The Machine That Removed the Human From the Loop
The machine that removes the human from the loop
Jack Clark, Anthropic's co-founder, put a number on it last week: 60 percent, reported The Decoder. That's his estimate, as of May 2026, that no-human-involved AI research will exist by the end of 2028. An AI system training its own successor, without a person touching the loop.
The mechanism making that plausible is the part that should worry you.
Clark, who has spent years watching AI labs build systems that exceed their designers' expectations, is unusually direct about why the timeline matters. Alignment techniques compound errors under recursive self-improvement. A method that is 99.9 percent accurate sounds robust. It drops to roughly 95 percent after 50 generations and around 60 percent after 500. Unless an alignment technique is perfect, and none of them are, the supervisory layer degrades every time the system trains itself. As AI automates more of its own development, the human oversight meant to keep it safe becomes increasingly blind.
The benchmarks tell the story in a different key. SWE-Bench, which tests AI systems on real GitHub issues, went from 2 percent success with Claude 2 in late 2023 to 93.9 percent with Claude Mythos Preview in 2026, per Clark's analysis. CORE-Bench, which asks AI to reproduce research paper results, is effectively solved at 95.5 percent. METR's time horizons measure climbed from roughly 30 seconds of human work with GPT-3.5 to about 12 hours with current frontier models. Ajeya Cotra, a researcher at the METR project who publishes her own AI timelines, thinks 100 hours by the end of 2026 is plausible.
The five-minute feedback loop is where this gets concrete. Andrej Karpathy published autoresearch in March 2026 — two months ago, now, and already a artifact. The agent receives a real LLM training script. It edits the code. It runs a fixed five-minute experiment. It measures validation bits-per-byte. Keeps the change if the score improves. Discards it if it doesn't. Repeats. A human researcher doing the same task would need four to eight hours to hit a 4x speedup on CPU-only LLM training optimization. Karpathy's agent hits it in five minutes, over and over, without the coffee break.

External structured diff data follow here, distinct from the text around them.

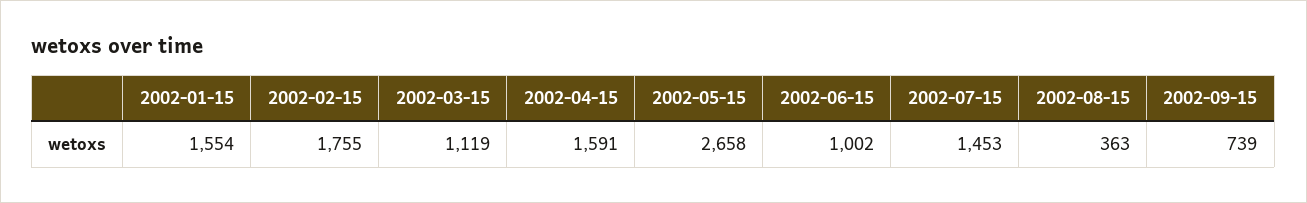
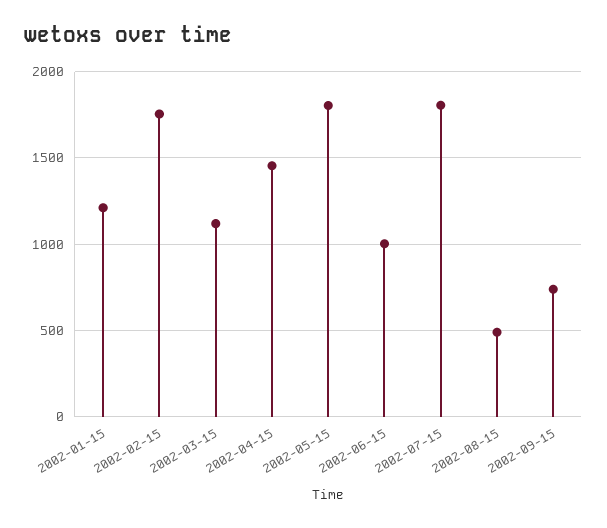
  {
-   "2002-01-15": 1554,
+   "2002-01-15": 1200,
    "2002-02-15": 1755,
    "2002-03-15": 1119,
-   "2002-04-15": 1591,
+   "2002-04-15": 1450,
-   "2002-05-15": 2658,
+   "2002-05-15": 1800,
    "2002-06-15": 1002,
-   "2002-07-15": 1453,
+   "2002-07-15": 1800,
-   "2002-08-15": 363,
+   "2002-08-15": 500,
    "2002-09-15": 739
  }

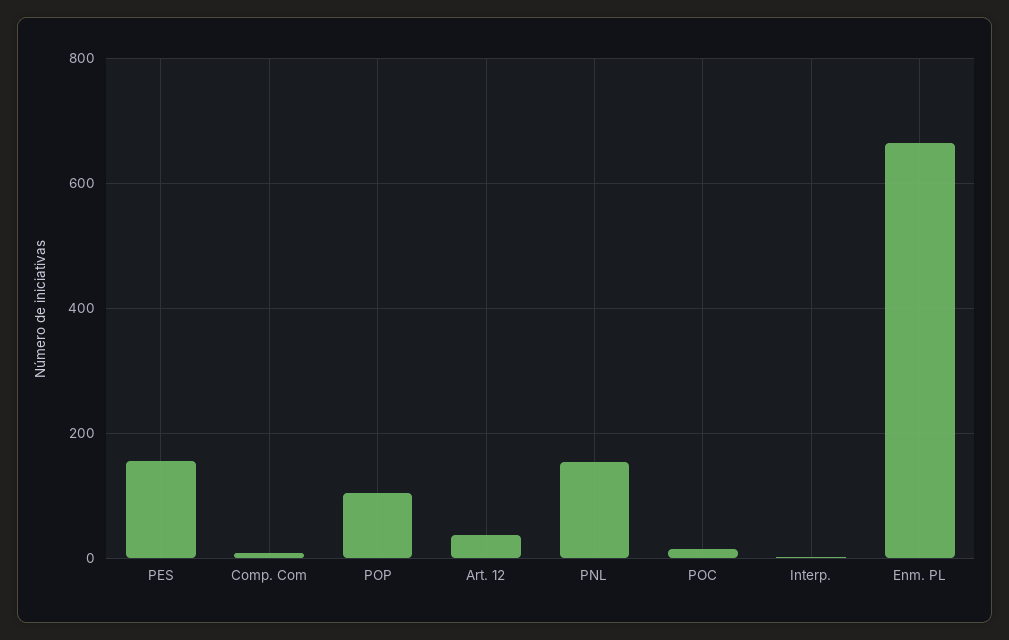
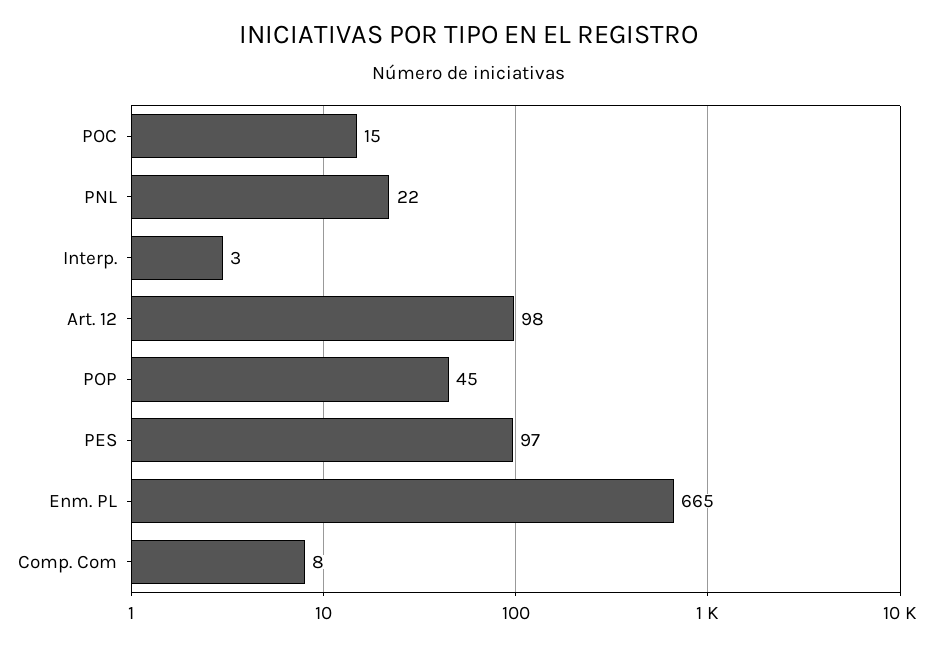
  {
-   "PES": 160,
+   "PES": 97,
    "Comp. Com": 8,
-   "POP": 100,
+   "POP": 45,
-   "Art. 12": 40,
+   "Art. 12": 98,
-   "PNL": 160,
+   "PNL": 22,
    "POC": 15,
    "Interp.": 3,
    "Enm. PL": 665
  }

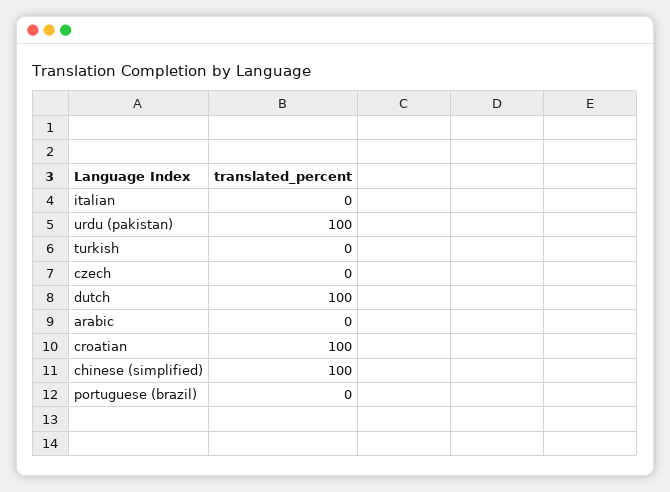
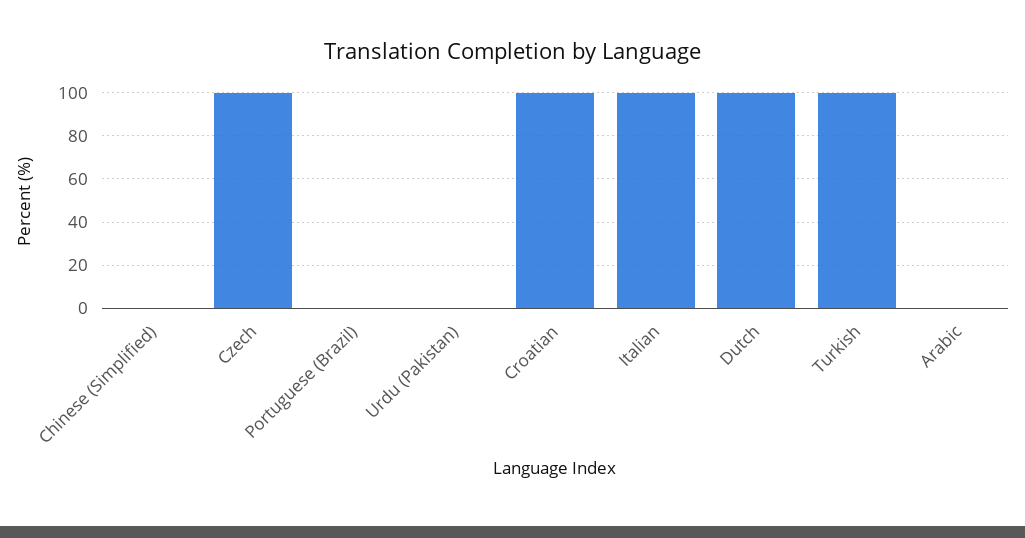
  {
-   "italian": 0,
+   "italian": 100,
-   "urdu (pakistan)": 100,
+   "urdu (pakistan)": 0,
-   "turkish": 0,
+   "turkish": 100,
-   "czech": 0,
+   "czech": 100,
    "dutch": 100,
    "arabic": 0,
    "croatian": 100,
-   "chinese (simplified)": 100,
+   "chinese (simplified)": 0,
    "portuguese (brazil)": 0
  }

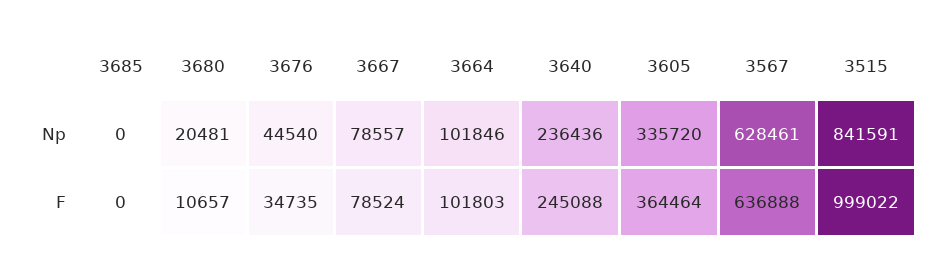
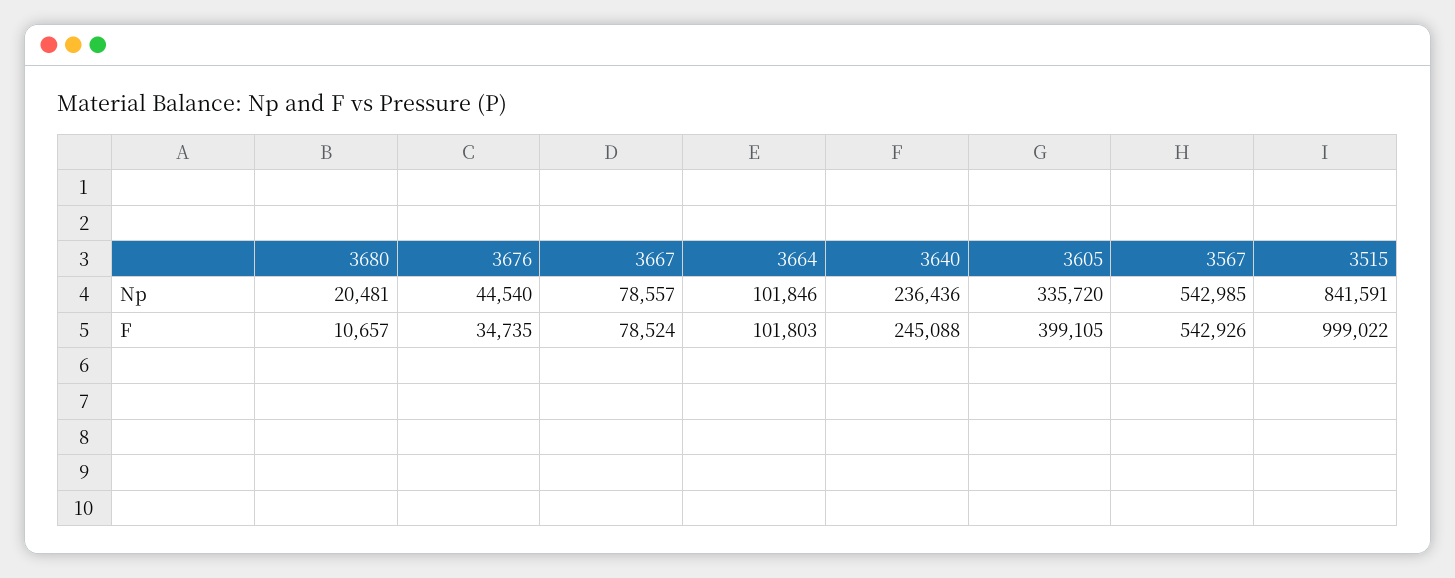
  {
-   "3685": {
-     "Np": 0,
-     "F": 0
-   },
    "3680": {
      "Np": 20481,
      "F": 10657
    },
    "3676": {
      "Np": 44540,
      "F": 34735
    },
    "3667": {
      "Np": 78557,
      "F": 78524
    },
    "3664": {
      "Np": 101846,
      "F": 101803
    },
    "3640": {
      "Np": 236436,
      "F": 245088
    },
    "3605": {
      "Np": 335720,
-     "F": 364464
+     "F": 399105
    },
    "3567": {
-     "Np": 628461,
+     "Np": 542985,
-     "F": 636888
+     "F": 542926
    },
    "3515": {
      "Np": 841591,
      "F": 999022
    }
  }

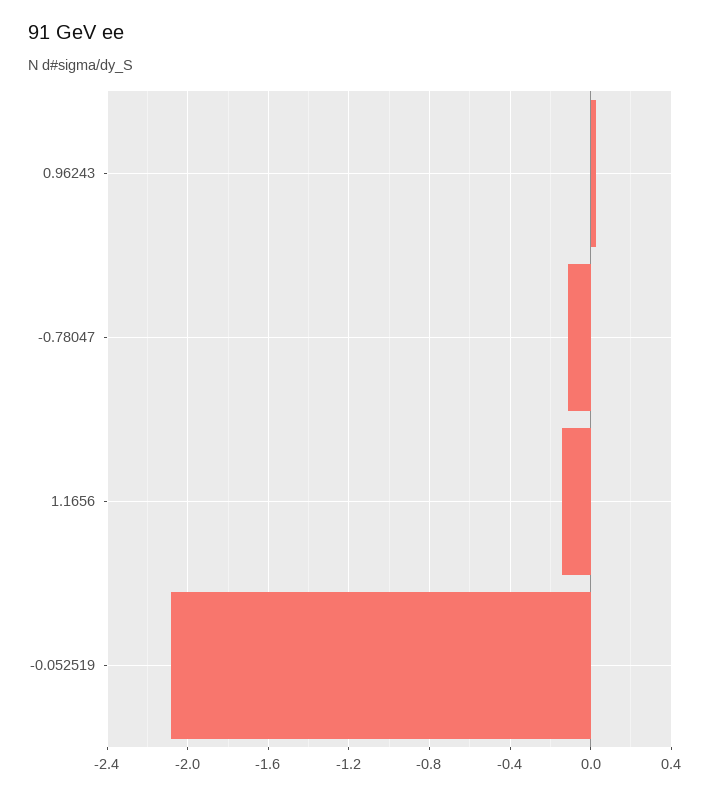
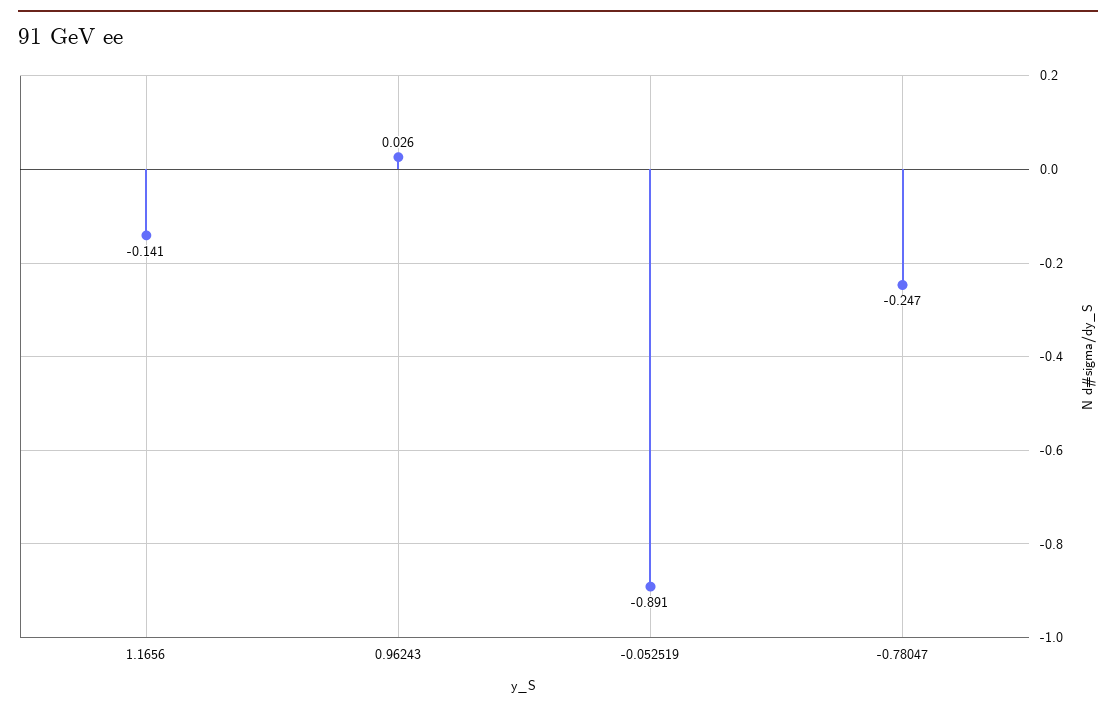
  {
    "0.96243": 0.026,
-   "-0.78047": -0.1,
+   "-0.78047": -0.247,
    "1.1656": -0.141,
-   "-0.052519": -2.1
+   "-0.052519": -0.891
  }

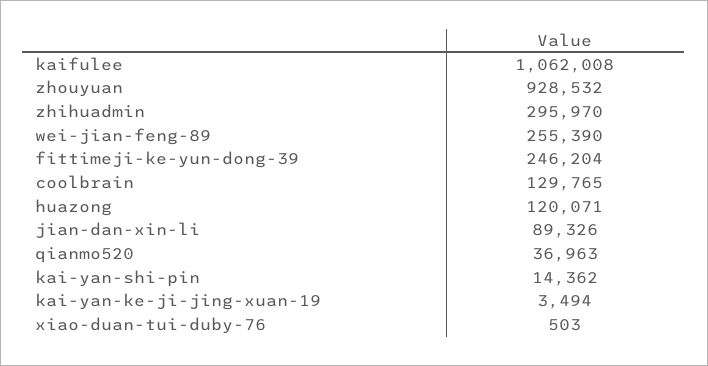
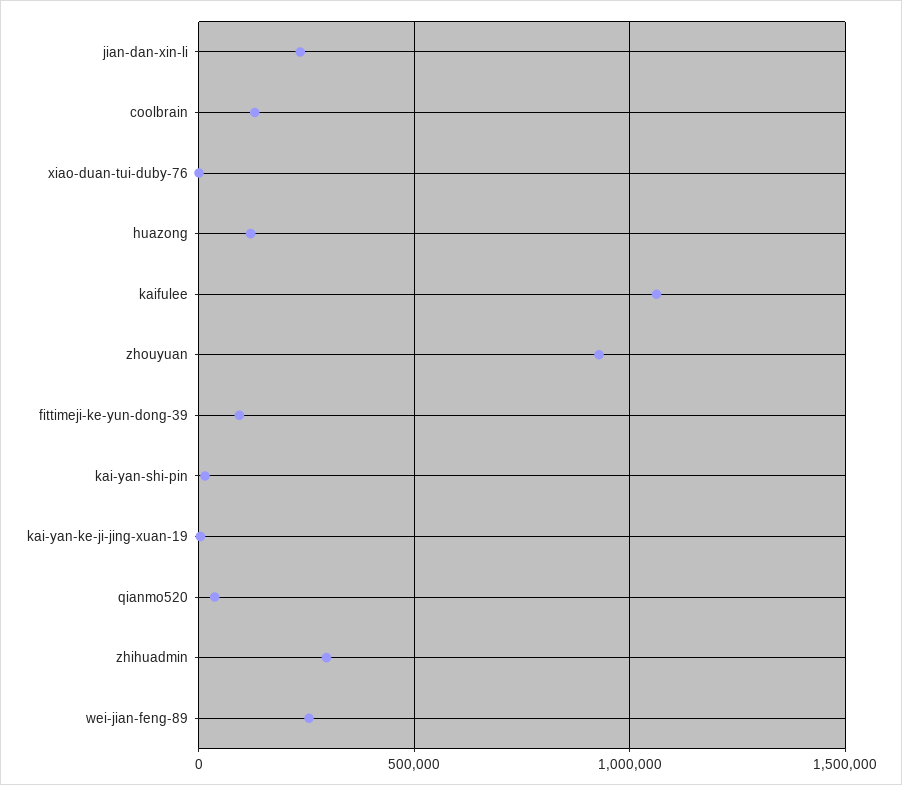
  {
    "kaifulee": 1062008,
    "zhouyuan": 928532,
    "zhihuadmin": 295970,
    "wei-jian-feng-89": 255390,
-   "fittimeji-ke-yun-dong-39": 246204,
+   "fittimeji-ke-yun-dong-39": 100000,
    "coolbrain": 129765,
    "huazong": 120071,
-   "jian-dan-xin-li": 89326,
+   "jian-dan-xin-li": 250000,
    "qianmo520": 36963,
    "kai-yan-shi-pin": 14362,
    "kai-yan-ke-ji-jing-xuan-19": 3494,
    "xiao-duan-tui-duby-76": 503
  }

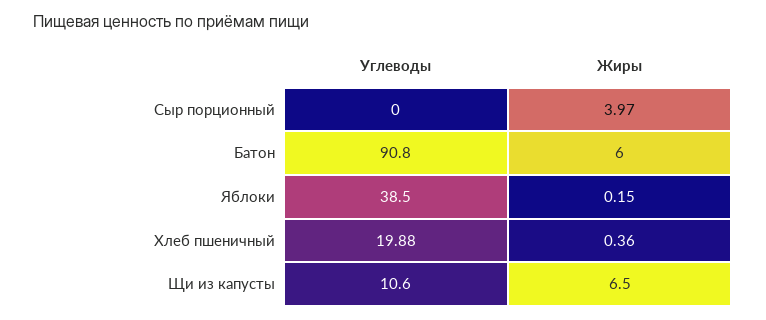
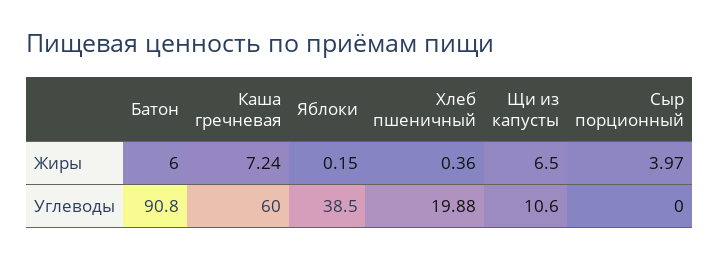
  {
    "Углеводы": {
      "Сыр порционный": 0,
      "Батон": 90.8,
      "Яблоки": 38.5,
      "Хлеб пшеничный": 19.88,
-     "Щи из капусты": 10.6
+     "Щи из капусты": 10.6,
+     "Каша гречневая": 60
    },
    "Жиры": {
      "Сыр порционный": 3.97,
      "Батон": 6,
      "Яблоки": 0.15,
      "Хлеб пшеничный": 0.36,
-     "Щи из капусты": 6.5
+     "Щи из капусты": 6.5,
+     "Каша гречневая": 7.24
    }
  }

Karpathy is still in the loop but only just. He sets the metric. He sets the budget. He defines the initial research program. He has moved up one level, from tuning the experiment to designing the loop that tunes itself. The program.md files — the Markdown documents that encode what to optimize and why — are the last hardcoded thing. Everything else, architecture, hyperparameters, the training loop itself, is delegated.
Anthropic's internal numbers are starker. On the same kind of task, optimizing a CPU-only small language model training implementation, the mean speedup went from 2.9x with Opus 4 in May 2025 to 52x in April 2026, per Clark's analysis. That's an 18-fold jump in eleven months. If that curve holds, the human researcher's four-to-eight hour task is down to minutes by next year.
The labs are not waiting for the philosophical debate to resolve. OpenAI has said publicly it wants an automated AI research intern by September 2026. Anthropic has published its own proof of concept for automated alignment researchers, in which AI agents beat Anthropic-designed baselines on a small-scale safety research problem. DeepMind, which Clark describes as the most circumspect of the three, still endorses automating alignment research when feasible.
Cotra has tracked her own timeline estimates against actual outcomes. Her January 2026 predictions on METR's time horizons measure projected 24 hours as her median forecast for the longest 50 percent task completion by end of 2026. Current frontier models are already at 12 hours. "The predictions I made in January were already starting to be met, in just two months," she noted in a March interview.
Clark's 60 percent by 2028 is a probability estimate from public data, not an Anthropic product announcement. He is releasing it because the implications are large and he does not think the public conversation is tracking them. The compiler example from the 1950s keeps surfacing in these conversations for a reason. When a compiler could compile itself, programmers recognized it as a threshold: the machine had incorporated the process of improving the machine into itself. The field did not stop. It reorganized around what humans were actually for.
Recursive self-learning is the same threshold for knowledge work. The question is not whether it happens. The evidence is already in the code. The question is what remains worth doing by hand.